>>>>>
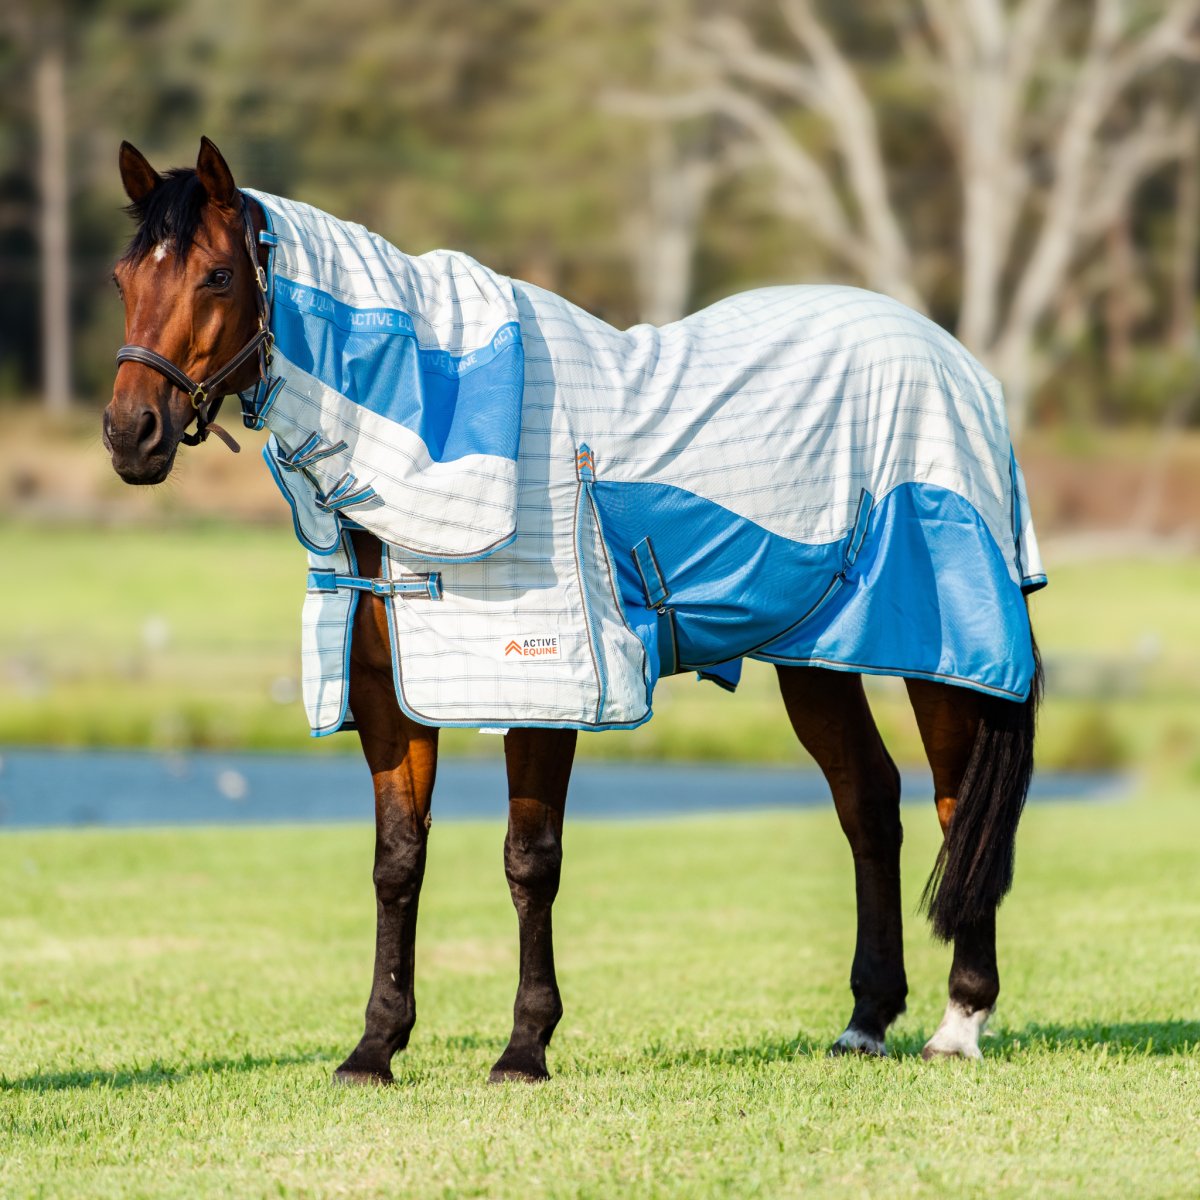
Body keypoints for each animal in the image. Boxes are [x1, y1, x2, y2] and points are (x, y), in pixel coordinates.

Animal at [104, 137, 1043, 1082]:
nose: (129, 433)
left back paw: (959, 1021)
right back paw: (865, 1020)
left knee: (956, 807)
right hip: (816, 655)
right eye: (123, 277)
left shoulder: (544, 685)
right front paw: (375, 1046)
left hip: (942, 651)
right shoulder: (389, 696)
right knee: (869, 803)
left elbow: (530, 860)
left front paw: (524, 1046)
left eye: (219, 275)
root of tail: (960, 365)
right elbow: (397, 861)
<<<<<
* [Task statement] Scan the entries above for the string "left", and copy every line where it turns up.

* [Written answer]
left back paw: (959, 1021)
left knee: (956, 807)
left shoulder: (544, 685)
left hip: (942, 651)
left elbow: (530, 860)
left front paw: (524, 1046)
left eye: (219, 275)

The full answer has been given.